» **ANWEISUNGEN**
(A) Erklären Sie in ein bis drei Sätzen, wie die minderjährige Ungarin laut den Untersuchungsergebnissen im Bericht über das Bordell in Baden AG in die Prostitution geriet.
(B) Fahren Sie mit dem Bericht über das Bordell in Baden AG im Anschluss an seinen letzten Satz fort.

Minderjährige im Bordell – Freier und Betreiberin angeklagt

In Baden AG wurden zwei minderjährige Prostituierte in einem Bordell ausgebeutet. Mehrere Freier erhielten Strafbefehle. Nun wurden weitere Anklagen erhoben.

Handschellen
Ein Mann in Handschellen. (Symbolbild) - keystone

Das Wichtigste in Kürze

  • 2023 wurden zwei Minderjährige aus einem Bordell in Baden AG befreit.
  • Inzwischen konnten mehrere Freier identifiziert und verurteilt werden.
  • Nun wurde auch eine Anklage gegen die hauptbeschuldigte Bordellbetreiberin erhoben.

Die Kantonale Staatsanwaltschaft hat die Untersuchungen zu einem Bordell im Bezirk Baden AG abgeschlossen, in dem im Jahr 2023 zwei minderjährige Prostituierte tätig waren. Mehrere Freier konnten identifiziert werden und erhielten Strafbefehle.

Zwei Rezeptionistinnen wurden im abgekürzten Verfahren angeklagt und verurteilt. Mit den Anklagen gegen einen weiteren Freier und gegen die hauptbeschuldigte Bordellbetreiberin wird der Menschenhandels-Fall nun abgeschlossen. Beide Beschuldigte werden sich demnächst vor Gericht verantworten müssen.

Eröffnung Strafverfahren

Im April 2023 gingen Hinweise aus der Bevölkerung bei den Strafverfolgungsbehörden ein, wonach eine minderjährige Teenagerin aus Ungarn in einem Bordell im Bezirk Baden AG arbeiten würde.

Die junge Frau aus Osteuropa konnte durch die Behörden aufgefunden und anschliessend in einem geschützten Rahmen untergebracht werden.

Mehrere Personen wurden verhaftet. Die Kantonale Staatsanwaltschaft eröffnete ein Strafverfahren wegen des Verdachts auf Menschenhandel und Förderung von Prostitution.

Opfer mit Loverboy-Masche geködert

Die Untersuchungsergebnisse zeigen, dass die aus sehr schwierigen Verhältnissen stammende Minderjährige in ihrem Heimatland mit der Loverboy-Methode gezielt angeworben und manipuliert worden ist und daraufhin in die Prostitution geriet.

» **AUFGELISTETE EINTRÄGE**
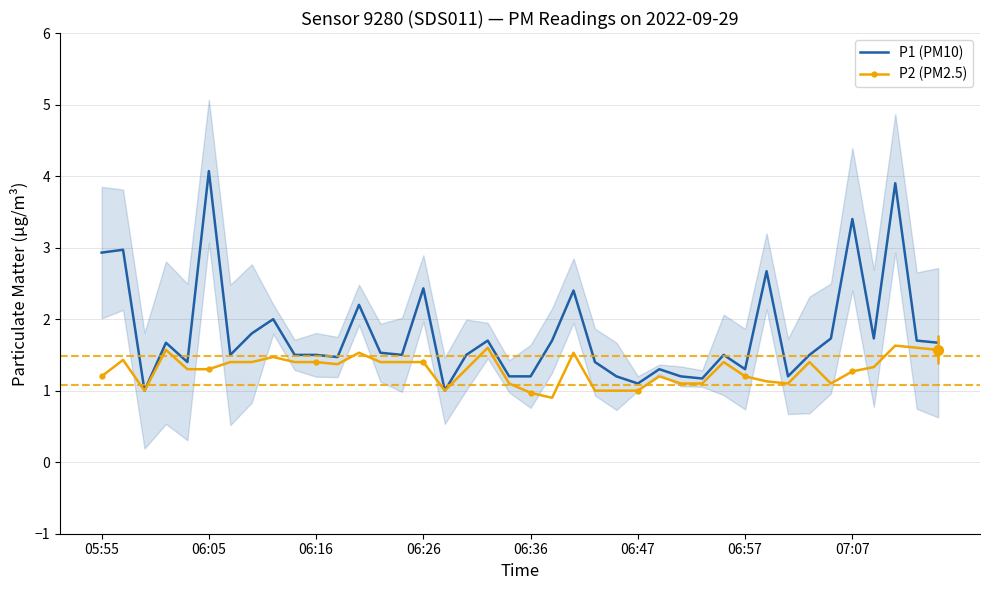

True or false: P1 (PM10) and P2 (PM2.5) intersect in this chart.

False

--

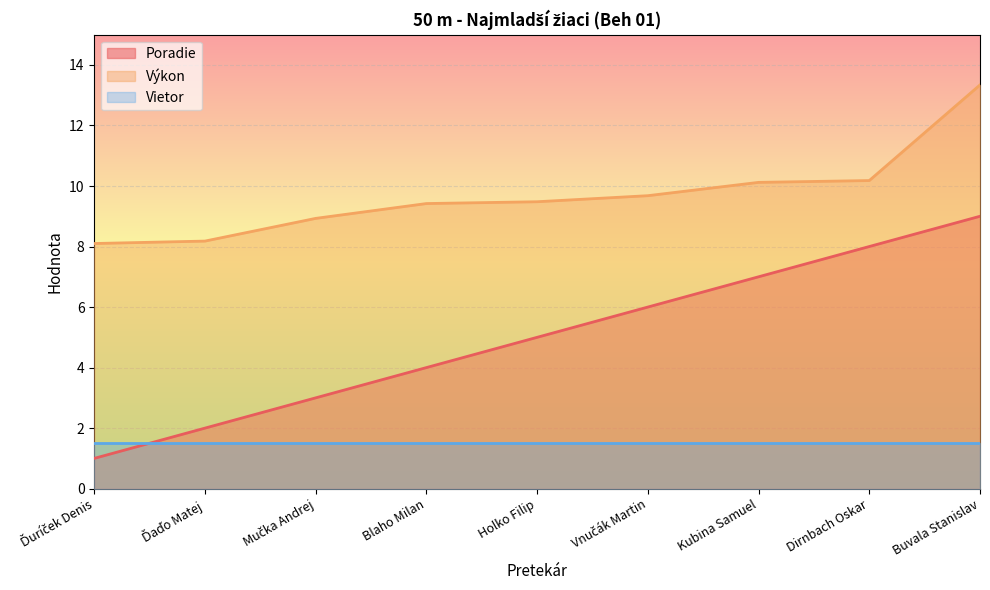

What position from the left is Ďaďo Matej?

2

» **LÖSUNGEN**
(A) Die Minderjährige stammte aus sehr schwierigen Verhältnissen. In ihrem Heimatland wurde sie mit der Loverboy-Methode gezielt angeworben und manipuliert, woraufhin sie in die Prostitution geriet.

(B)
depressives mädchen
«Loverboys» sind Männer, die Mädchen oder Frauen, die in sie verliebt sind, manipulieren, abhängig machen und ausbeuten. (Symbolbild) - Depositphotos

Bei diesem Phänomen werden Menschen, vereinfacht erklärt durch Versprechungen der grossen Liebe und von einem besseren Leben in ein Abhängigkeitsverhältnis gebracht und anschliessend ausgebeutet.

Der mutmassliche Loverboy vermittelte die damals erst 16-jährige Frau schliesslich an die beschuldigte Betreiberin des Bordells in der Schweiz.

Weitere Ausbeutungen in der Schweiz

Die Untersuchungshandlungen wurden von der Abteilung für Menschenhandel bei der Kantonalen Staatsanwaltschaft sowie für derartige Delikte ausgebildete Spezialkräfte der Kantonspolizei Aargau durchgeführt.

Es konnte festgestellt werden, dass die Teenagerin zwischen Januar und März 2023 rund 70 Männer im Bordell zu bedienen hatte.

Die Untersuchung ergab sodann, dass in dieser Zeit auch noch ein weiteres minderjähriges Opfer während dreier Tage für die Hauptbeschuldigte als Prostituierte gearbeitet hatte. Dieses zweite Opfer musste während dieser Anstellung insgesamt acht Freier bedienen.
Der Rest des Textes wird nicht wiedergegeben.